======== RAW DATA

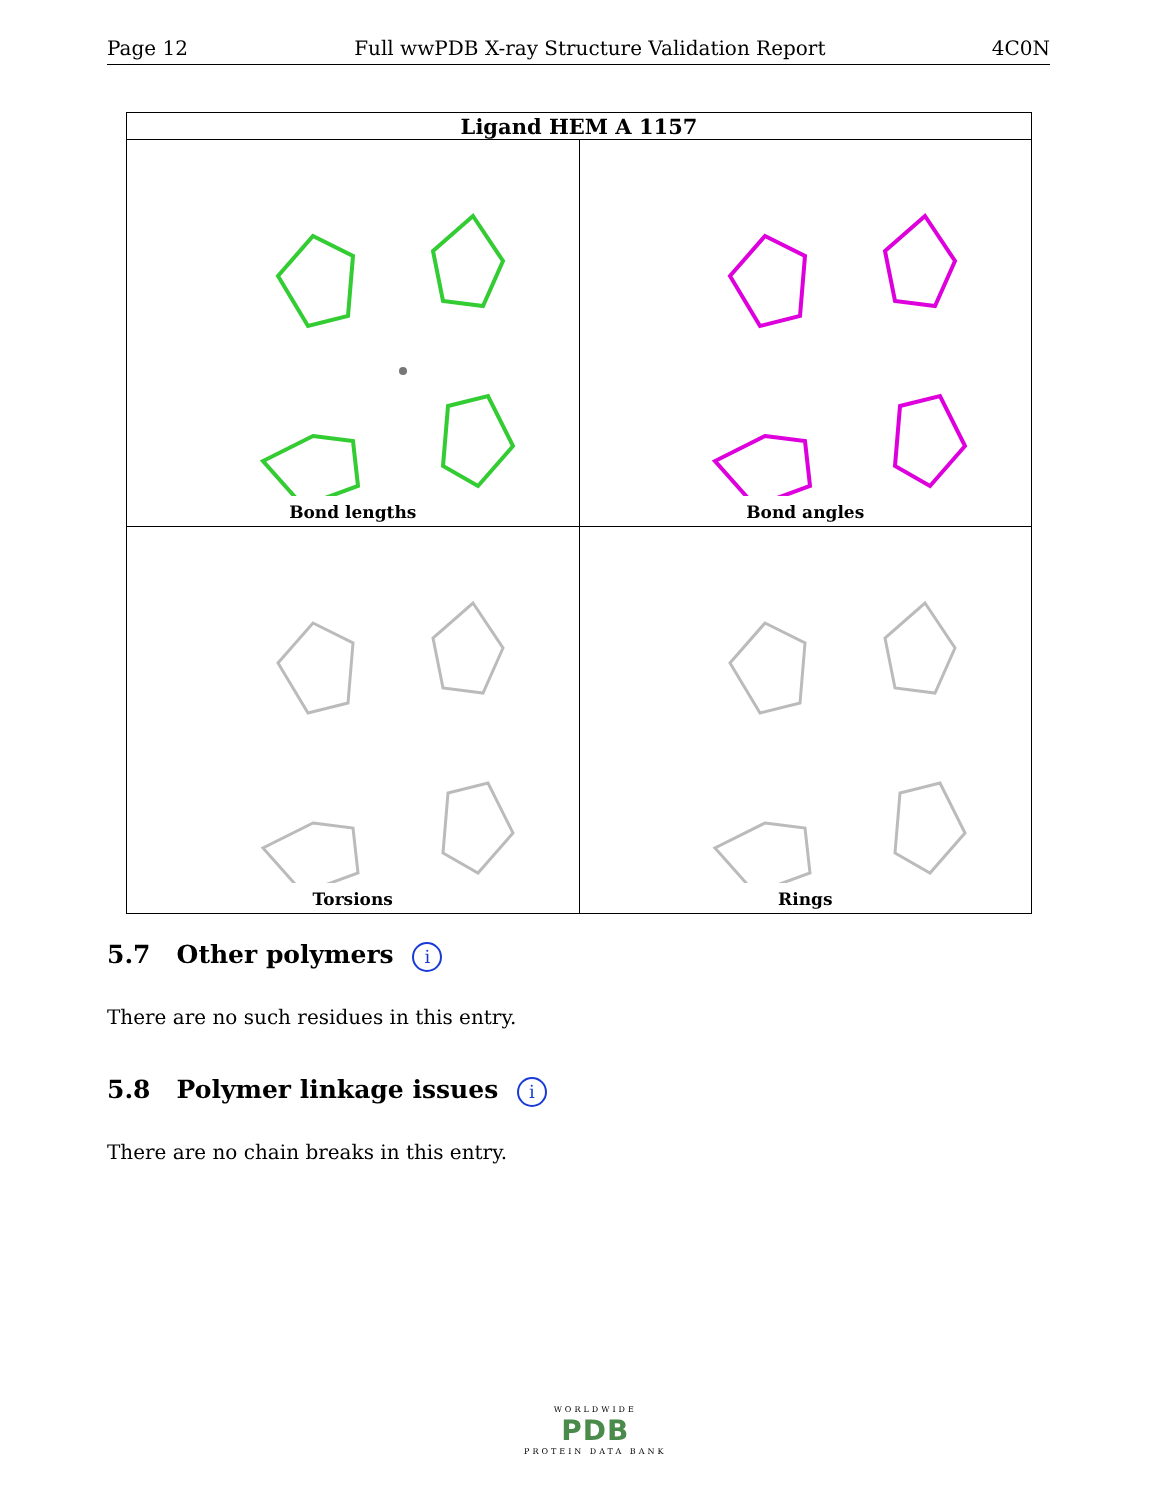Page 12 Full wwPDB X-ray Structure Validation Report 4C0N
| Ligand HEM A 1157 | |
| --- | --- |
| Bond lengths | Bond angles |
| Torsions | Rings |
5.7 Other polymers i
There are no such residues in this entry.
5.8 Polymer linkage issues i
There are no chain breaks in this entry.
WORLDWIDE
PDB
PROTEIN DATA BANK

================

Print exactly the stretch of lines beginning with the one that holds "HEM A 1157 | |" and ending at the last line above.

EXPECTED OUTPUT:
| Ligand HEM A 1157 | |
| --- | --- |
| Bond lengths | Bond angles |
| Torsions | Rings |
5.7 Other polymers i
There are no such residues in this entry.
5.8 Polymer linkage issues i
There are no chain breaks in this entry.
WORLDWIDE
PDB
PROTEIN DATA BANK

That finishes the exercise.